What to produce: From the line containing "#(parameter N = 4)" onward, every line of the entries is to be set down exactly, the last line included.

···

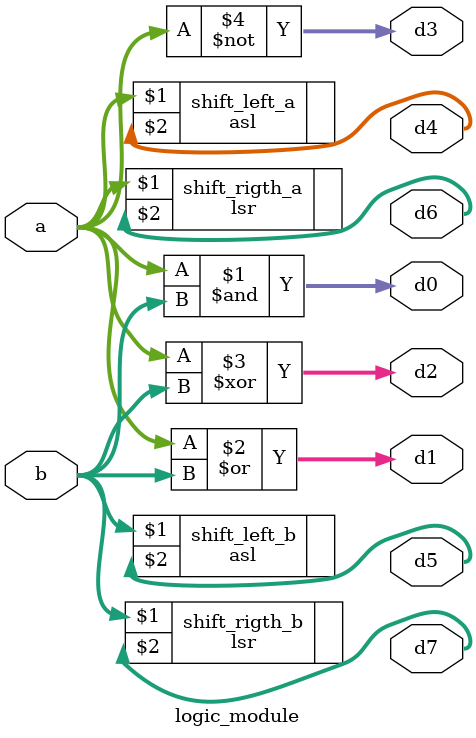
<source format=sv>
module logic_module
	#(parameter N = 4)
	(input logic [N - 1 : 0] a, b, output logic [N : 1 - 0] d0, d1, d2, d3, d4, d5, d6, d7);
	
	assign d0 = a & b;
	assign d1 = a | b;
	assign d2 = a ^ b;
	assign d3 = ~a;
	
	asl #(N) shift_left_a (a, d4);
	asl #(N) shift_left_b (b, d5);
	lsr #(N) shift_rigth_a (a, d6);
	lsr #(N) shift_rigth_b (b, d7);
	
	
endmodule

</source>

···

Your solution:
	#(parameter N = 4)
	(input logic [N - 1 : 0] a, b, output logic [N : 1 - 0] d0, d1, d2, d3, d4, d5, d6, d7);
	
	assign d0 = a & b;
	assign d1 = a | b;
	assign d2 = a ^ b;
	assign d3 = ~a;
	
	asl #(N) shift_left_a (a, d4);
	asl #(N) shift_left_b (b, d5);
	lsr #(N) shift_rigth_a (a, d6);
	lsr #(N) shift_rigth_b (b, d7);
	
	
endmodule

</source>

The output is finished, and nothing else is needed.